Abtreibungsgegner und Befürworter demonstrieren in Berlin

Mehrere hundert Menschen protestierten vor dem Brandenburger Tor gegen einen Aufmarsch von religiösen Abtreibungsgegnern.
epd/Christian Ditsch
Mehrere hundert Menschen protestierten vor dem Brandenburger Tor gegen einen Aufmarsch von religiösen Abtreibungsgegnern.
Abtreibungsgegner und Befürworter demonstrieren in Berlin
In unmittelbarer Hör- und Sichtweite haben Abtreibungsgegner und -befürworter in Berlin demonstriert. Es kam zum gegenseitigen verbalen Schlagabtausch. Rund 950 Polizisten waren im Einsatz.

Mehrere Tausend Abtreibungsgegner und -befürworter haben am Samstag in Berlin demonstriert. Die beiden politischen Lager trafen zeitgleich auf den gegenüberliegenden Seiten des Brandenburger Tores zusammen.

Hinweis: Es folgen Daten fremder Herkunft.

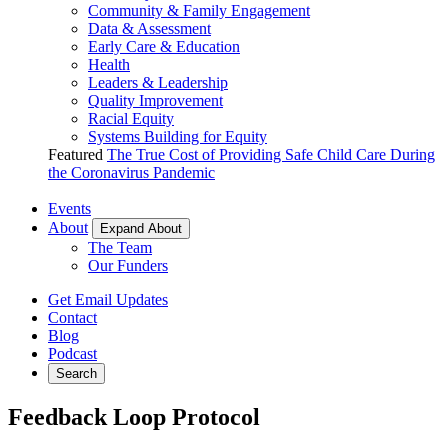
Community & Family Engagement
Data & Assessment
Early Care & Education
Health
Leaders & Leadership
Quality Improvement
Racial Equity
Systems Building for Equity
Featured
The True Cost of Providing Safe Child Care During
the Coronavirus Pandemic
Events
About
Expand About
The Team
Our Funders
Get Email Updates
Contact
Blog
Podcast
Search
Feedback Loop Protocol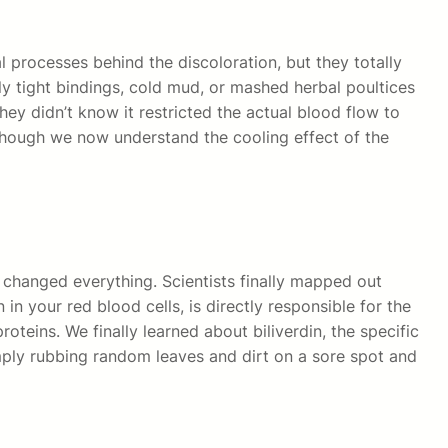
 processes behind the discoloration, but they totally
y tight bindings, cold mud, or mashed herbal poultices
they didn’t know it restricted the actual blood flow to
 though we now understand the cooling effect of the
 changed everything. Scientists finally mapped out
n your red blood cells, is directly responsible for the
eins. We finally learned about biliverdin, the specific
imply rubbing random leaves and dirt on a sore spot and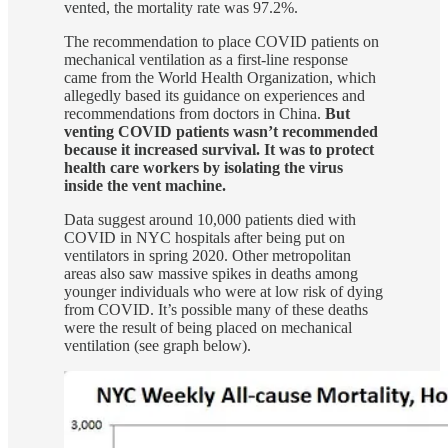
vented, the mortality rate was 97.2%.
The recommendation to place COVID patients on
mechanical ventilation as a first-line response
came from the World Health Organization, which
allegedly based its guidance on experiences and
recommendations from doctors in China.
But
venting COVID patients wasn’t recommended
because it increased survival. It was to protect
health care workers by isolating the virus
inside the vent machine.
Data suggest around 10,000 patients died with
COVID in NYC hospitals after being put on
ventilators in spring 2020. Other metropolitan
areas also saw massive spikes in deaths among
younger individuals who were at low risk of dying
from COVID. It’s possible many of these deaths
were the result of being placed on mechanical
ventilation (see graph below).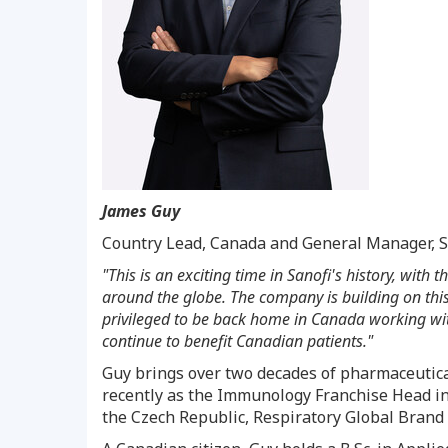
James Guy
Country Lead,
Canada
and General Manager, S
"This is an exciting time in Sanofi's history, with
around the globe. The company is building on this
privileged to be back home in
Canada
working with
continue to benefit Canadian patients."
Guy brings over two decades of pharmaceutical
recently as the Immunology Franchise Head i
the
Czech Republic
, Respiratory Global Brand 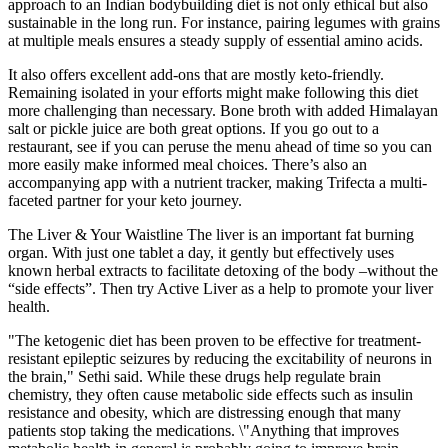
approach to an Indian bodybuilding diet is not only ethical but also
sustainable in the long run. For instance, pairing legumes with grains
at multiple meals ensures a steady supply of essential amino acids.
It also offers excellent add-ons that are mostly keto-friendly.
Remaining isolated in your efforts might make following this diet
more challenging than necessary. Bone broth with added Himalayan
salt or pickle juice are both great options. If you go out to a
restaurant, see if you can peruse the menu ahead of time so you can
more easily make informed meal choices. There’s also an
accompanying app with a nutrient tracker, making Trifecta a multi-
faceted partner for your keto journey.
The Liver & Your Waistline The liver is an important fat burning
organ. With just one tablet a day, it gently but effectively uses
known herbal extracts to facilitate detoxing of the body –without the
“side effects”. Then try Active Liver as a help to promote your liver
health.
"The ketogenic diet has been proven to be effective for treatment-
resistant epileptic seizures by reducing the excitability of neurons in
the brain," Sethi said. While these drugs help regulate brain
chemistry, they often cause metabolic side effects such as insulin
resistance and obesity, which are distressing enough that many
patients stop taking the medications. \"Anything that improves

Die Polizei hielt die unterschiedlichen Gruppen unter anderem mit Absperrgittern voneinander getrennt. Rund 950 Polizisten waren im Einsatz, darunter die Bundespolizei und Kollegen aus Baden-Württemberg, wie eine Polizeisprecherin dem Evangelischen Pressedienst (epd) sagte.

Der Bundesverband Lebensrecht hatte zu seinem traditionellen "Marsch für das Leben" aufgerufen, um für den Schutz des ungeborenen Lebens zu demonstrieren. Laut Veranstalter nehmen daran 3.000 Menschen aus dem gesamten Bundesgebiet teil. "Unsere Zahlen sind nicht so hoch", sagte die Polizeisprecherin, sie sprach von einer Teilnehmerzahl im "unteren vierstelligen Bereich".

Die Teilnehmer beim "Marsch für das Leben" trugen Schilder mit Sprüchen wie "Kindergeld für Ungeborene", "Zuwendung statt 'Sterbehelfer'" oder "Nie wieder 'unwertes Leben'". Als einer der Redner betonte der frühere Bundestagsvizepräsident Johannes Singhammer (CSU), dass der Klimawandel und das Aussterben von Tierarten mit der "mangelnden Rücksicht auf die Schöpfung" zusammenhänge. Der Schutz der Natur müsse auch für das ungeborene Leben gelten.

Unterstützt wurde die Veranstaltung auch von christlichen Gruppen und einigen führenden Kirchenvertretern. So kamen laut Bundesverband Lebensrecht unter anderem Grußworte vom Bischof der Evangelisch-Lutherischen Landeskirche Sachsens, Tobias Bilz, vom katholischen Bischof des Bistums Dresden-Meißen, Heinrich Timmerevers, vom Landesbischof der Evangelischen Landeskirche in Württemberg, Otfried July, sowie vom Vorsitzenden der Deutschen Bischofskonferenz, Georg Bätzing.

Laut Augenzeugenberichten waren beim "Marsch für das Leben" aber auch Teilnehmer, die antisemitische oder die Schoah relativierte Symbole trugen. Ein Teilnehmer trug nach Angaben des Berliner "Tagesspiegel" ein T-Shirt mit einem Davidstern-ähnlichen Zeichen, in dessen Mitte ein Embryo abgebildet war. Auch die Recherche und Informationsstelle Antisemitismus (RIAS) kritisierte via Twitter, dass bei der Veranstaltung in diesem Jahr erneut auf den offiziellen Plakaten der Organisatoren mit NS-Begriffen wie "unwertes Leben" und dem Slogan "Nie wieder" Schwangerschaftsabbrüche mit der Ermordung von Menschen im NS gleichgesetzt würden. 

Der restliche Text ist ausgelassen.